→ SOURCE DATA:
- - -

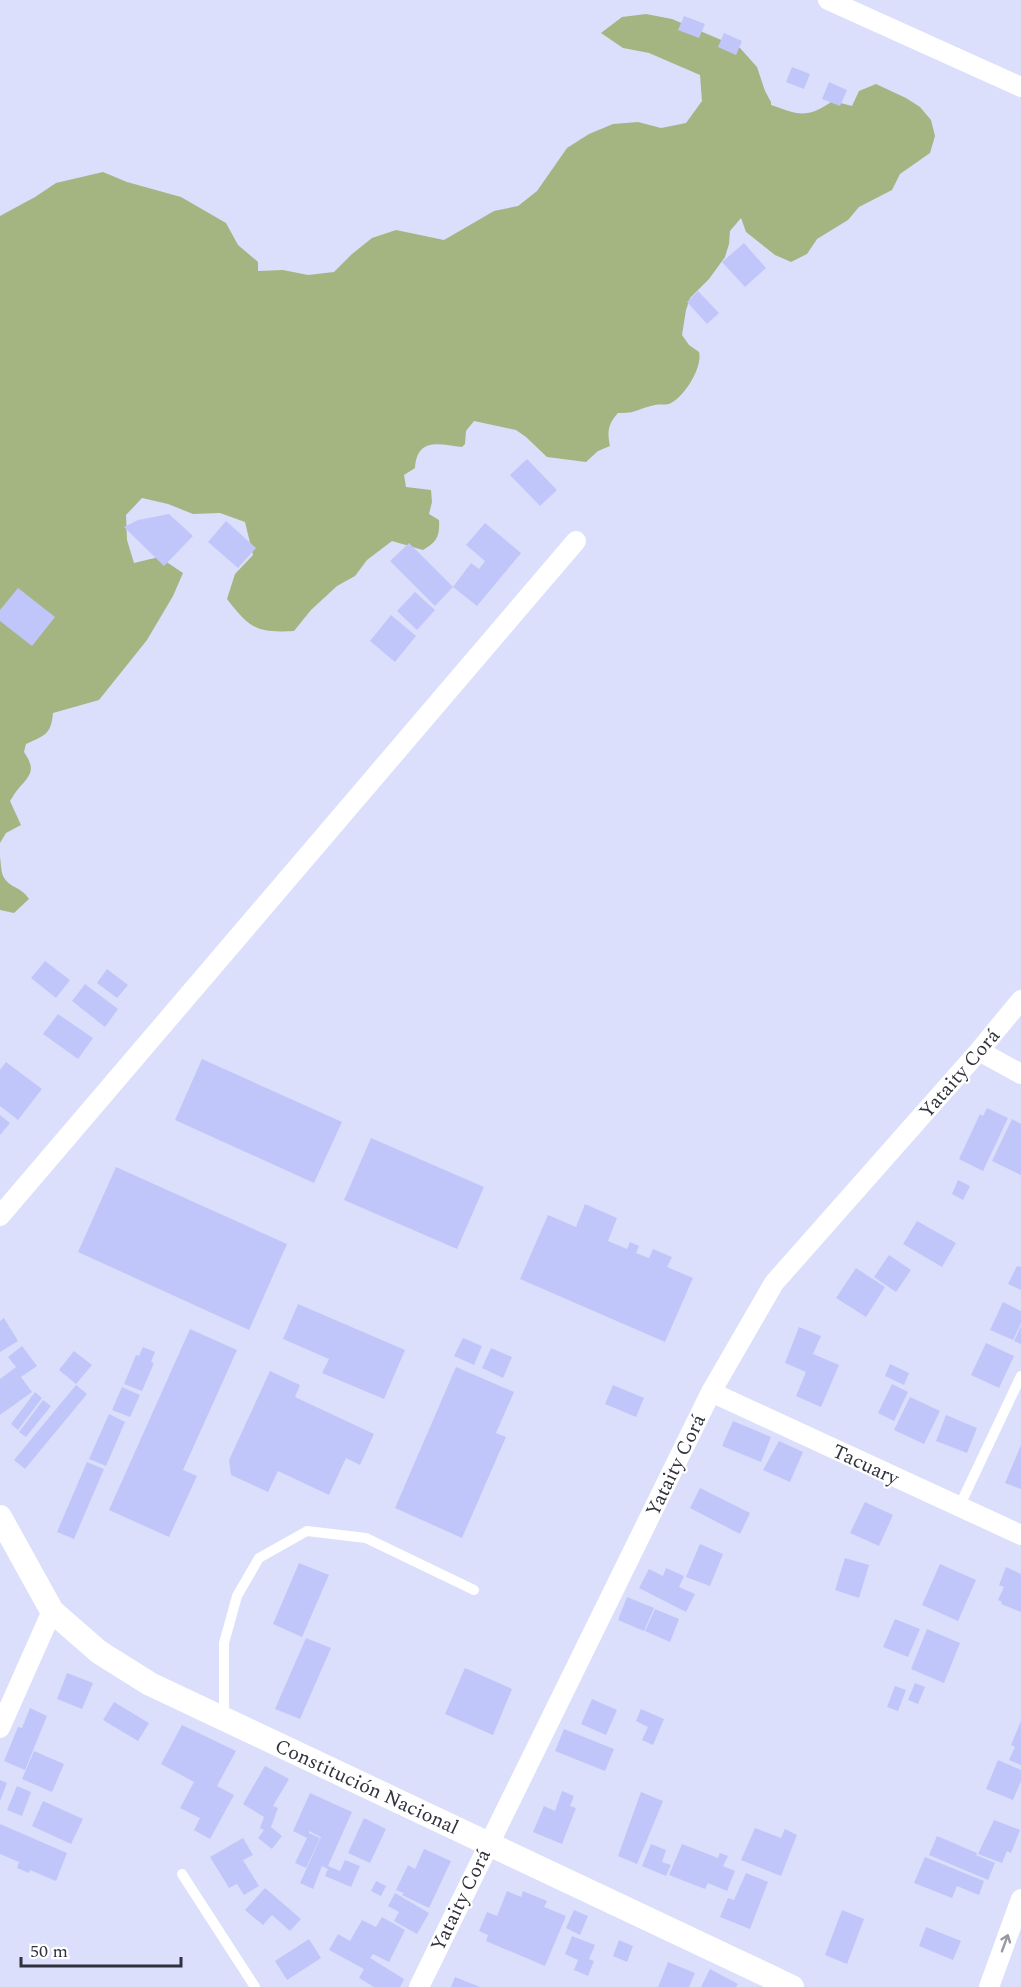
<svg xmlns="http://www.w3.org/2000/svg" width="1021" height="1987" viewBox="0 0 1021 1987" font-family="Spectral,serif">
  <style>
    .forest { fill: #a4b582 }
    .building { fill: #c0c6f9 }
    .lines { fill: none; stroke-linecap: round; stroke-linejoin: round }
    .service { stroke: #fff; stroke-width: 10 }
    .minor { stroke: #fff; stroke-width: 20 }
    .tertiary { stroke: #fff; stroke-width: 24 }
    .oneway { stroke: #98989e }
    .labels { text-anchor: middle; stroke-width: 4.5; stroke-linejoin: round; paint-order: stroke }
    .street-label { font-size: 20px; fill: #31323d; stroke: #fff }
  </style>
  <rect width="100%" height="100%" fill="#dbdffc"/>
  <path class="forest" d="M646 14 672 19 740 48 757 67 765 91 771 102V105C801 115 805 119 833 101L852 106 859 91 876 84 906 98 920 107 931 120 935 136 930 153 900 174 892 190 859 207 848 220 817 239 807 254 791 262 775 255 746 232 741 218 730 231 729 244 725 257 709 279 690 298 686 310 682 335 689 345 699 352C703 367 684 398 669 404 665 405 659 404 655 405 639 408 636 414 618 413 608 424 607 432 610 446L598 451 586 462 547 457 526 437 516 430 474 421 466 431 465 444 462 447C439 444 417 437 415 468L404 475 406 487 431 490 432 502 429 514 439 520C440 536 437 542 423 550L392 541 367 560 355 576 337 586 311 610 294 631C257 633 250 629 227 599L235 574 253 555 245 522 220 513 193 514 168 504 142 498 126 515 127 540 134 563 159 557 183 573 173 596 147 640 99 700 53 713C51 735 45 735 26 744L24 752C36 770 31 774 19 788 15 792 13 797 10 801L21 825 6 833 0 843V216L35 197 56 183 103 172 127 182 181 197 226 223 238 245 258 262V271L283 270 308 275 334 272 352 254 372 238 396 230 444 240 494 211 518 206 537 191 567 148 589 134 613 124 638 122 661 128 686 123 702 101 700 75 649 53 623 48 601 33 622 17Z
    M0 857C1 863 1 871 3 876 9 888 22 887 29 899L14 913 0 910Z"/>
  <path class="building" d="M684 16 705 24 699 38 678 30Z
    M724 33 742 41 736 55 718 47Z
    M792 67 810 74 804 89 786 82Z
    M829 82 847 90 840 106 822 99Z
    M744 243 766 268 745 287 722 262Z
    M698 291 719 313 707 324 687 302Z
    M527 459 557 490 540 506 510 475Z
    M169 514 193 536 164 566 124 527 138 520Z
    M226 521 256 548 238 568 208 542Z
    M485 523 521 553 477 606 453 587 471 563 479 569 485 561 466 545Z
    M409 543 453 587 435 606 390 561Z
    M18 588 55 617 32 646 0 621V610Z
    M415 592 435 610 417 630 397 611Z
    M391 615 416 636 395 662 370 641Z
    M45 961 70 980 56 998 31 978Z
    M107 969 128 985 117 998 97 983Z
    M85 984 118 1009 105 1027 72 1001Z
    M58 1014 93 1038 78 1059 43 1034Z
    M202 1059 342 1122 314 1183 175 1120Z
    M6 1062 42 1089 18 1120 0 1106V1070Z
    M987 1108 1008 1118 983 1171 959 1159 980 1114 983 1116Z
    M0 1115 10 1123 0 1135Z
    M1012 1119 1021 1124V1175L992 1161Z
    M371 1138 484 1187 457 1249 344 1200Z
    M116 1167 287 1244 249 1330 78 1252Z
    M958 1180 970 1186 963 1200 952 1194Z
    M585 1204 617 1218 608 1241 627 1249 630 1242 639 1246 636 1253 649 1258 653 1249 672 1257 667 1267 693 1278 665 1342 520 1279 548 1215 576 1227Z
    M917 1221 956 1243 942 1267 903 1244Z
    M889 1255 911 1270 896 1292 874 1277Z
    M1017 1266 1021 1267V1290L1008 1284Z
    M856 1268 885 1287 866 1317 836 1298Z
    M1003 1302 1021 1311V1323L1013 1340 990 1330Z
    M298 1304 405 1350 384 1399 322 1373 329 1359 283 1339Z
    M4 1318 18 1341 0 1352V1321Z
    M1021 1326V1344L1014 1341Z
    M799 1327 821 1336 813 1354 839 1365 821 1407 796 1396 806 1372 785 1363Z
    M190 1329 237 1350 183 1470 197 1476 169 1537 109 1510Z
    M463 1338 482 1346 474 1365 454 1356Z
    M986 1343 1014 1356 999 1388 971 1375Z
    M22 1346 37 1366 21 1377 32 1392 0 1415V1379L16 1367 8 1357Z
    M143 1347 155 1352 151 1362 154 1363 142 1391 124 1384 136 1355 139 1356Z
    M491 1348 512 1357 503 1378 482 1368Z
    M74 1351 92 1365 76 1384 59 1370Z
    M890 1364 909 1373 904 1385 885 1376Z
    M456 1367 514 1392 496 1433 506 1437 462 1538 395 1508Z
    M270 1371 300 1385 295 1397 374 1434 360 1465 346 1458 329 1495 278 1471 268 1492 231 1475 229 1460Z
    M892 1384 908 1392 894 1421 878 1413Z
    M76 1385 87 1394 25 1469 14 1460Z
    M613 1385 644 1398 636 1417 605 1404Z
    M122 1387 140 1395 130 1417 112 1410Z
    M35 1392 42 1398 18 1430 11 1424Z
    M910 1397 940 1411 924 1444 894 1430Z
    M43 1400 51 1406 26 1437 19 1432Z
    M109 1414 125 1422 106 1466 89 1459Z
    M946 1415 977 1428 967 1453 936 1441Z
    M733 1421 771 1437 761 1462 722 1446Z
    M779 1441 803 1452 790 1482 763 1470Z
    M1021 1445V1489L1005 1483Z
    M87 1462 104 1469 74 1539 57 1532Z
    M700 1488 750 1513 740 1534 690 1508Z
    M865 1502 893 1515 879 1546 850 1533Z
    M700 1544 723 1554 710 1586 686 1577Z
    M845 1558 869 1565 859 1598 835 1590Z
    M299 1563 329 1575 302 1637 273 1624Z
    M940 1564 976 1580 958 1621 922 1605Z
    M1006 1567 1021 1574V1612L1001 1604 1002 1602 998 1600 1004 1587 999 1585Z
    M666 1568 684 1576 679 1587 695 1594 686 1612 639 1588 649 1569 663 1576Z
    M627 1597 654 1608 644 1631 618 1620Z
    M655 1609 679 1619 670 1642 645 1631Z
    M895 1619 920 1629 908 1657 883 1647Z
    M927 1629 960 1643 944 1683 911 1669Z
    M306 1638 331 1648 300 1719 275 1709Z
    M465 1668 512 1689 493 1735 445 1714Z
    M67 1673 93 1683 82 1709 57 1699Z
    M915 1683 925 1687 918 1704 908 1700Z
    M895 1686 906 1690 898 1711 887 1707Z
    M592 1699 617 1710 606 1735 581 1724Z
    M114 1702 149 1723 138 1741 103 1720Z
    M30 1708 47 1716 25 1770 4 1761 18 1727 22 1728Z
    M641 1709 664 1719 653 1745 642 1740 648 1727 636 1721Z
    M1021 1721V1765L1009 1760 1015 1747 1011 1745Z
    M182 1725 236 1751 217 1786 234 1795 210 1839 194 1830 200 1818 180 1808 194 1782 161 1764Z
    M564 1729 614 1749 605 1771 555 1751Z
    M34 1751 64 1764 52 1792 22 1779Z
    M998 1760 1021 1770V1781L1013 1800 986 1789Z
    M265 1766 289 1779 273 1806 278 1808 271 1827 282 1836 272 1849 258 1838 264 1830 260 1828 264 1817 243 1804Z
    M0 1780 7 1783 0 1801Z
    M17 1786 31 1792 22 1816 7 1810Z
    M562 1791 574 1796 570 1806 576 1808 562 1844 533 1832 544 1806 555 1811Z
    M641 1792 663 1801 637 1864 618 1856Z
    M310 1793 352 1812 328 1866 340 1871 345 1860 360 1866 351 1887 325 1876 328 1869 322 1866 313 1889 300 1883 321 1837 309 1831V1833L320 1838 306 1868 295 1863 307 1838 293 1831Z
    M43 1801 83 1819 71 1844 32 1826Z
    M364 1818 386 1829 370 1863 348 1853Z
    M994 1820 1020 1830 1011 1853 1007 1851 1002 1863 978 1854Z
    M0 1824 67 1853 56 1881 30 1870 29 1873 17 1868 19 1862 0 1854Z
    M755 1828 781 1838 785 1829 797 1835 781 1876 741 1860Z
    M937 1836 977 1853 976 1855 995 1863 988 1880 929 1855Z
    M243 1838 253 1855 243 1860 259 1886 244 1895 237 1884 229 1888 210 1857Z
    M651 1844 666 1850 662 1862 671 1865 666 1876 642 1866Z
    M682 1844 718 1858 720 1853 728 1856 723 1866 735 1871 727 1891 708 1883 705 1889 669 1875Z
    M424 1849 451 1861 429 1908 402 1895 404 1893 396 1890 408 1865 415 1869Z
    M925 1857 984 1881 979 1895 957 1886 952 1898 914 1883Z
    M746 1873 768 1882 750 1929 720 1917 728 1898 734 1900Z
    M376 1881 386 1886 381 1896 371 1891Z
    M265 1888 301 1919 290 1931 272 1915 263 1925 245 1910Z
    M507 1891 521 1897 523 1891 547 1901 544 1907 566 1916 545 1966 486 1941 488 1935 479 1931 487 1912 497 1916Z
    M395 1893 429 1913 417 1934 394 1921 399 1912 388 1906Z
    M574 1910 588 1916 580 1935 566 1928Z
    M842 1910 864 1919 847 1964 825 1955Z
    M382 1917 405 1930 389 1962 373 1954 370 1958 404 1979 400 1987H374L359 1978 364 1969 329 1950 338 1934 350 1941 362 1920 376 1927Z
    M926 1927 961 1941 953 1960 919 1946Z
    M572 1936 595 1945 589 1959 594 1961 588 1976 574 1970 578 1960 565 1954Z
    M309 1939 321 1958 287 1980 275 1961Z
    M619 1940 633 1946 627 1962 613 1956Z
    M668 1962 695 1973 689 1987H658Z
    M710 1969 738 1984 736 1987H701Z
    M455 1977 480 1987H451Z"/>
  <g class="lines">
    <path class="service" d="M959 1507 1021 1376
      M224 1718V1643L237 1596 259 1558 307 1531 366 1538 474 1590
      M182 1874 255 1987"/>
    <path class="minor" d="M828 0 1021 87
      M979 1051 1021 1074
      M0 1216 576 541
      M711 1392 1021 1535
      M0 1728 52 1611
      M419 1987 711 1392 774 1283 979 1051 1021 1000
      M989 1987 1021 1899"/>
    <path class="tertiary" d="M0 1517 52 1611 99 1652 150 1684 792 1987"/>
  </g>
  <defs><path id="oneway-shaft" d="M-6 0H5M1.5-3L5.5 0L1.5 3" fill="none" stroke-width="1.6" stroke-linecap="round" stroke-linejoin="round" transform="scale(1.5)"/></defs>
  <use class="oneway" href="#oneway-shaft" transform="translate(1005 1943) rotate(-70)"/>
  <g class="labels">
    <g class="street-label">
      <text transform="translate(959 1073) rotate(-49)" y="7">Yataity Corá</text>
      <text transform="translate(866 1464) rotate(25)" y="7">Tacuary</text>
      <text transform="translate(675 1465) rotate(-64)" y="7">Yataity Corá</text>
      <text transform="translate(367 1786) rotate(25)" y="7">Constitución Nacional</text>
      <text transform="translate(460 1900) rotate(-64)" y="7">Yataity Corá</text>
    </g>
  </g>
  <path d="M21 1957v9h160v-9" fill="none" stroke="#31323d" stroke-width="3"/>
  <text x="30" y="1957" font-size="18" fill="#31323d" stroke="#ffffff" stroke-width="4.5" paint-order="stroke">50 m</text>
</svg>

- - -

→ INSTRUCTIONS TO FOLLOW:
Copy out every line from the data above that has "labels" in it.

→ ANSWER TO THIS TASK:
    .labels { text-anchor: middle; stroke-width: 4.5; stroke-linejoin: round; paint-order: stroke }
  <g class="labels">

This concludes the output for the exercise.